TEXT UNDER STUDY:
BEGIN
Alexander Sprunt Son v. United States

Citation50 S.Ct. 315,281 U.S. 249,74 L.Ed. 832
Decision Date14 April 1930
Docket NumberNo. 19,19
PartiesALEXANDER SPRUNT & SON, Inc., et al., v. UNITED STATES et al
CourtUnited States Supreme Court

Messrs. John W. Davis, of New York City, and R. C. Fulbright, of Houston, Tex., for appellants.

Mr. J. Stanley Payne, of Washington, D. C., for appellee Interstate Commerce Commission.

Mr. Albert L. Reed, of Dallas, Tex., for appellees Arkansas Cotton Trade Ass'n and others.

[Argument of Counsel from page 250 intentionally omitted] Mr. Justice BRANDEIS delivered the opinion of the Court.

The Interstate Commerce Commission entered, on April 4, 1927, an order directed to the railroads operating in Oklahoma, Arkansas, Texas, and Louisiana, which required them to remove, in a manner prescribed, undue prejudice and preference caused by their rates on cotton shipped from interior points to Houston and other ports on the Gulf of Mexico. Application of Rates on Cotton to Gulf Ports, 100 I. C. C. 159; Id., 123 I. C. C. 685. Two suits, under the Act of June 18, 1910, c. 309, 36 Stat. 539, as amended by Urgent Deficiencies Act of October 22, 1913, c. 32, 38 Stat. 208, 220 (28 USCA § 47), were promptly brought in the federal court for Southern Texas, to enjoin the enforcement of the order and to set it aside. The first suit was brought by Alexander Sprunt & Son, Inc., and others interested in cotton compresses and warehouses located at wharves on the water front. The second, by the Texas & New Orleans Railroad Company and other rail carriers. The two cases were, with the consent of the parties, ordered consolidated as a single cause with a single record. The consolidated case was heard by three judges. An interlocutory injunction issued. Upon final hearing, the District Court sustained the validity of the order; dissolved the injunction; and entered a decree dismissing the bills. 23 F.(2d) 874.
END
INFORMATION:
BEGIN
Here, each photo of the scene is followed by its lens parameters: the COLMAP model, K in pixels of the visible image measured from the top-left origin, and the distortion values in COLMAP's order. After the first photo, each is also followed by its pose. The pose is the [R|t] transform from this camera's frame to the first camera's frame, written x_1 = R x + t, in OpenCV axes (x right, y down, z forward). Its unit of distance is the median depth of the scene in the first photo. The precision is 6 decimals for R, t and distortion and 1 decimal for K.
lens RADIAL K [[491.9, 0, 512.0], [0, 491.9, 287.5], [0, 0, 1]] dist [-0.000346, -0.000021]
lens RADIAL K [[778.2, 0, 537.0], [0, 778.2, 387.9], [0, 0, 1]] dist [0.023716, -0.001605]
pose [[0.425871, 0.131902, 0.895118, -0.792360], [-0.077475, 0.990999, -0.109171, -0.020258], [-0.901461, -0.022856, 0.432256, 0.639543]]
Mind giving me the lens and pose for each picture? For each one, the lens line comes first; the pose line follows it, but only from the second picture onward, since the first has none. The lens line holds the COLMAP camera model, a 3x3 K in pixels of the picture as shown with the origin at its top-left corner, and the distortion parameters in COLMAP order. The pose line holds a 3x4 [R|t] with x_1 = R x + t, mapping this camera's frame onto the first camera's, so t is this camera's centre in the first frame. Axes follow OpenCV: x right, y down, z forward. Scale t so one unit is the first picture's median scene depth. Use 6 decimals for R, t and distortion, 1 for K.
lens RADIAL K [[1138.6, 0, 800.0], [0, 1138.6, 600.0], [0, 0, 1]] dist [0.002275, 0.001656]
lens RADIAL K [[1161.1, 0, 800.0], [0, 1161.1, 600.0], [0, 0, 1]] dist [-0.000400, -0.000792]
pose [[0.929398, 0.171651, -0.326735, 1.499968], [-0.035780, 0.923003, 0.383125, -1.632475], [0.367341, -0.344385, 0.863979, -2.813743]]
END
TASKS FOR THIS EXERCISE:
1 – According to the Supreme Court opinion on cotton rates to Gulf ports, on what date did the Interstate Commerce Commission enter its order?
2 – Write the next part of the Supreme Court opinion on cotton rates to Gulf ports, starting after its last sentence.

SOLVED TASKS:
1 – April 4, 1927.

2 –
None of the carriers appealed from the decree. Acquiescing in the decision of the District Court, and in the order of the Commission, the railroads promptly established the prescribed rate adjustment; and it is now in force. This appeal was taken by Alexander Sprunt & Son, Inc., and those shippers and associations of shippers which had joined below as coplaintiffs in the bill filed by it. No stay of the decree pending the appeal was granted or sought. And no railroad was made a party to the proceedings on the appeal. At the argument, this court raised the preliminary question whether there is any substantive ground for appeal by the shippers alone. In order to answer that question, a fuller statement is necessary of the matter in controversy before the commission and of the terms of the order entered by it.

From interior points in Texas, Louisiana, Oklahoma, and Arkansas to the several ports on the Gulf of Mexico there were on all the railroads two schedules of rates on cotton-the domestic or city-delivery rates and the export or ship side rates. The latter were, prior to the entry of the order complained of, 3 or 3.5 cents per 100 pounds higher than the former. All rates permit concentration and compression in transit and include free switching, to and from the warehouses and compresses.1 Complaint was made that in applying these rates the railroads unjustly discriminated against other shippers and in favor of Alexander Sprunt & Son, Inc., and other owners of warehouses and compresses at the wharves, by applying the domestic rates on shipments to their plants of cotton intended for export or for transshipment by vessel coastwise. It was sought to justify this practice on the ground that the conditions which had led to charging the higher rate for export cotton were absent in the case of these water front plants.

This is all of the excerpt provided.